** Extract provided follows **

On November 20 and 21, 2011, the United States, United Kingdom and Canada announced coordinated sanctions on the Islamic Republic of Iran in response to the recently released International Atomic Energy Agency (IAEA) report detailing Iran's continued development of its nuclear weapons program.  The new sanctions measures largely focus on further isolating Iran's financial and petroleum sectors in an effort to pressure the Iranian government to comply with its international obligations.  The European Union is expected to adopt similar measures shortly.  

United States

The United States announced a series of actions that expand its existing sanctions on Iran.

1. Executive Order 13590

On November 20, 2011, President Obama signed Executive Order (E.O.) 13590, expanding energy-related sanctions on Iran. [1]  This E.O. authorizes the Secretary of State to impose selected sanctions on persons who knowingly sell, lease or provide goods, services, technology or support to Iran that could directly and significantly:

  • Contribute to the enhancement of Iran's ability to develop its petroleum resources, provided that a single transaction has a fair market value of $1 million or more, or a series of transactions from the same entity total $5 million or more over a 12-month period; or
  • Facilitate the maintenance or expansion of Iran's domestic production of petrochemical products, provided that a single transaction has a fair market value of $250,000 or more, or a series of transactions from the same entity total $1 million or more over a 12-month period.

The term "to develop" petroleum resources means to "explore for, or to extract, refine, or transport by pipeline, petroleum resources," which includes petroleum, oil, natural gas, liquefied natural gas and refined petroleum products.  Petrochemical products include, but are not limited to, any aromatic, olefin and synthesis gas, as well as their derivatives.  The State Department has indicated its intent to start a global diplomatic campaign to persuade buyers of Iranian petrochemical products to find other sources, but the Department has not suggested it will sanction those who continue such purchases.  Rather, the Department's guidance states that "[t]he Executive Order would not cover the purchase of petroleum resources or petrochemical products from Iran, or the shipping of those products from Iran, absent other sanctionable conduct." [2] 

The E.O. provides the Secretary of State with broad authority to impose sanctions, which could include prohibitions on: (1) foreign exchange transactions; (2) banking transactions; (3) property transactions within the United States; (4) U.S. Export-Import Bank financing; (5) U.S. export licenses; (6) imports into the United States; (7) loans of more than $10 million from U.S. financial institutions; (8) U.S. government procurement contracts; and (9) for financial institutions, designation as a primary dealer or repository of U.S. government funds.

** End of Extract provided **

→ **Written task**
Answer these questions about the excerpt on the 2011 Iran sanctions, one answer per line:
1. Which three countries announced coordinated sanctions on November 20 and 21, 2011?
2. Under E.O. 13590, what fair market value must a single transaction reach for the petrochemical provision to apply?
3. Above what amount are loans from U.S. financial institutions listed among the possible prohibitions?

** Entries shown follows **

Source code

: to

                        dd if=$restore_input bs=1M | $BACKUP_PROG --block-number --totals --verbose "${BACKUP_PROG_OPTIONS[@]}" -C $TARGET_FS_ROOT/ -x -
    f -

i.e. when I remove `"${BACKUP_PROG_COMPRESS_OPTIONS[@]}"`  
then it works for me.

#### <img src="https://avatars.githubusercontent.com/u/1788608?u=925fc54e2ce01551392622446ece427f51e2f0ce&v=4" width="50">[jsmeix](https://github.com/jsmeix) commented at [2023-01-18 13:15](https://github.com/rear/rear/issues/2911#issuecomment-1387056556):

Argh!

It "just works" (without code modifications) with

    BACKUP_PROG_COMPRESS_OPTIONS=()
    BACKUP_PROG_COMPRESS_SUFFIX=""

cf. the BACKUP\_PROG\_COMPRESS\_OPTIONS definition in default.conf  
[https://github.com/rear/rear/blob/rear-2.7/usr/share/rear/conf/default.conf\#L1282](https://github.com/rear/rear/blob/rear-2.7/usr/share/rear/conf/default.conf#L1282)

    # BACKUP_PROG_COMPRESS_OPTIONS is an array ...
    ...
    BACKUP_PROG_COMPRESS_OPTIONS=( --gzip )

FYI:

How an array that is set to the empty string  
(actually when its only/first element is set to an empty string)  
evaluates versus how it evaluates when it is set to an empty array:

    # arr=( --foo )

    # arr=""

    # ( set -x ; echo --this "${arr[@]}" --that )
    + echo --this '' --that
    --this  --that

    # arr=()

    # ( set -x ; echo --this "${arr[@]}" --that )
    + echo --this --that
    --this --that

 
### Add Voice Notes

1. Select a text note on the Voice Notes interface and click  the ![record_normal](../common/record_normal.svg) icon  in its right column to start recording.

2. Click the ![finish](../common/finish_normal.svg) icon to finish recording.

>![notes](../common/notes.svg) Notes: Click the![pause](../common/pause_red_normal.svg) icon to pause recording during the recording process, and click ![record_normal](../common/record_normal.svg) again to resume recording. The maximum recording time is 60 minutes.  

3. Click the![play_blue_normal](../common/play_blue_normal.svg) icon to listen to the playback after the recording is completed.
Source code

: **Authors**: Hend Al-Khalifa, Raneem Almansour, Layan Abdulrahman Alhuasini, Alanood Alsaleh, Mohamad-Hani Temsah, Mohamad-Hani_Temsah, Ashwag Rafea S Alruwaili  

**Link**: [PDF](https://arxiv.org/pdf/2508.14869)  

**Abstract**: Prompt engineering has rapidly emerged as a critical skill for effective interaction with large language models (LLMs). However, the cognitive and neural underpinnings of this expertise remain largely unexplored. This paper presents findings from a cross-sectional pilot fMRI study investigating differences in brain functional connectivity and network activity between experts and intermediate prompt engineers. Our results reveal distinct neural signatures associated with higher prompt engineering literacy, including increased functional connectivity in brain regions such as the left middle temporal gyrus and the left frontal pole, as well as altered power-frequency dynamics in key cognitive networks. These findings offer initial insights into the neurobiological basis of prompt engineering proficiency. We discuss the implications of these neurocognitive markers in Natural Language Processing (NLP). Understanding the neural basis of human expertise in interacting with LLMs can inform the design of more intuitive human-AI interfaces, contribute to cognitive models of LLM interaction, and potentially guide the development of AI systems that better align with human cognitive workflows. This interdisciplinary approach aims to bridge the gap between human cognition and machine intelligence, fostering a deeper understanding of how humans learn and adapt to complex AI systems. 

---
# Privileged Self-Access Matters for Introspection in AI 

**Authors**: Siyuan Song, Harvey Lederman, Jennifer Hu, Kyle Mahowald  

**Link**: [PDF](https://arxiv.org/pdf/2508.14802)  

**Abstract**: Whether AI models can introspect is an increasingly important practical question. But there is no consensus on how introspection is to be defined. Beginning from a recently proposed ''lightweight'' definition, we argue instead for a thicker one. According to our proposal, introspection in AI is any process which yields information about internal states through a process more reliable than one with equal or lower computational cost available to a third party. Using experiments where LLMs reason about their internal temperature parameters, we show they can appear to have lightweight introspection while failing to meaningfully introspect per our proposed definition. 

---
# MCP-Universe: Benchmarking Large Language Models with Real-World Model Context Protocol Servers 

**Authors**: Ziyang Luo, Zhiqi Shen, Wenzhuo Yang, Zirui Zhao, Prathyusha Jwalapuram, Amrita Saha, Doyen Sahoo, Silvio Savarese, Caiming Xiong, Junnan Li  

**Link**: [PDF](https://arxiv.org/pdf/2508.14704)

** End of Entries shown **

→ **Exercise result**
1. The United States, the United Kingdom and Canada.
2. $250,000 or more.
3. More than $10 million.